Skip to content

Towards Sustainability Of Geothermal Heat Exchangers

https://live-twi.cloud.contensis.com/image-library/istock-1126391324-large1.x1c9a6081.jpg?w=2309&h=1299&crop=2048,1299,131,0

Wed, 13 May, 2020

Heat Exchangers (HXs) are critical components of a geothermal power plant. Due to close and continuous proximity to aggressive geothermal brines, the HX are subject to corrosion and scaling issues adding to capital costs as well reducing the overall efficiency of geothermal power plants. The opportunities, therefore, lie in fostering improvements in the anti-scaling and anti-corrosion properties as well as heat transfer performance of the HX material that would lead to smaller, more efficient and less costly systems.

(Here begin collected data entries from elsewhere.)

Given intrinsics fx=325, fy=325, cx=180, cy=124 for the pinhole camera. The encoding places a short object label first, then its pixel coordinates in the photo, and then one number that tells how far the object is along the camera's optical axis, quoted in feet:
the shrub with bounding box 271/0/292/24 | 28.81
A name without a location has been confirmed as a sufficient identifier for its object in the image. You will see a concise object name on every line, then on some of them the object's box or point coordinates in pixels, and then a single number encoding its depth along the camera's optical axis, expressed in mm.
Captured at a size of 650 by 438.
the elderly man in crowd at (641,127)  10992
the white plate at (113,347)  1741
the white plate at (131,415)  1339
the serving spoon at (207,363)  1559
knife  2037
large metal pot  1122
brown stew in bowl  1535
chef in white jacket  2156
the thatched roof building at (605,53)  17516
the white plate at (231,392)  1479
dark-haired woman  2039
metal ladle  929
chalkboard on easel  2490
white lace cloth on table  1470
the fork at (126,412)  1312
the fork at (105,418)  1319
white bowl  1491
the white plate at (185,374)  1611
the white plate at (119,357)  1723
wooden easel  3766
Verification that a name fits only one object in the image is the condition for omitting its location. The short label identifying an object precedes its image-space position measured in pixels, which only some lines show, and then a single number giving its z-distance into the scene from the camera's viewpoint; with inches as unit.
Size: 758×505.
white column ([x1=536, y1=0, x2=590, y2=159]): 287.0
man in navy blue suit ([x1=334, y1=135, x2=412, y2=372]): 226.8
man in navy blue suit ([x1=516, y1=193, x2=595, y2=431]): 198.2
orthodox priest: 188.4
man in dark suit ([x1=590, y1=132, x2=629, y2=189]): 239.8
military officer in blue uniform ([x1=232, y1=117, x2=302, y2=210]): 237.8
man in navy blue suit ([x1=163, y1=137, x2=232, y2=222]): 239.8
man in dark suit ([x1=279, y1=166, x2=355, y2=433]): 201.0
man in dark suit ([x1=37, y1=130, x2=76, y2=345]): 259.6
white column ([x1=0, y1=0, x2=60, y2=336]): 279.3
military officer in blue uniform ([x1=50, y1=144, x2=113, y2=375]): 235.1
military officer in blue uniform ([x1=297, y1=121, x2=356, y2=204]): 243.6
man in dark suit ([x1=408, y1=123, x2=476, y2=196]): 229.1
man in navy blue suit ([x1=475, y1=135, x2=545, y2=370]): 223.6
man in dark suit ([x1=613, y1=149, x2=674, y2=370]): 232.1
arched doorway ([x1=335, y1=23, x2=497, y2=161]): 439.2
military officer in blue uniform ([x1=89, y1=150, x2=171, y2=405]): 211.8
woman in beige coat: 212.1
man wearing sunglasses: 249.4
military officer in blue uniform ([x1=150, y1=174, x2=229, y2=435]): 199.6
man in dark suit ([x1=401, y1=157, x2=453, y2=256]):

Heat Exchangers In Geothermals

Heat exchangers are devices used to transfer heat between two or more fluid systems. Within geothermal power plants, the HXs undergo various damage mechanisms induced by corrosive species (e.g chlorides, sulfides, etc) and variables like pH, temperature and velocity of the geothermal fluids. A number of factors, are therefore, considered crucial for selection of geothermal heat exchanger materials. These include reliability of supply and cost effectiveness of the materials, mechanical and thermal properties, ease of maintenance, as well as corrosion performance, among other factors.

GeoHex: Solutions to Materials Challenges in Heat Exchangers

Using low cost carbon steel as base materials and modification of its surface chemistry through nano-porous coatings, GeoHex is working towards a technology that can improve heat transfer as well as anti-scaling and anti-corrosion properties of heat exchangers.

Following its kick-off in November 2019, the project moves into its next phase of development and evaluation of coatings on a lab scale.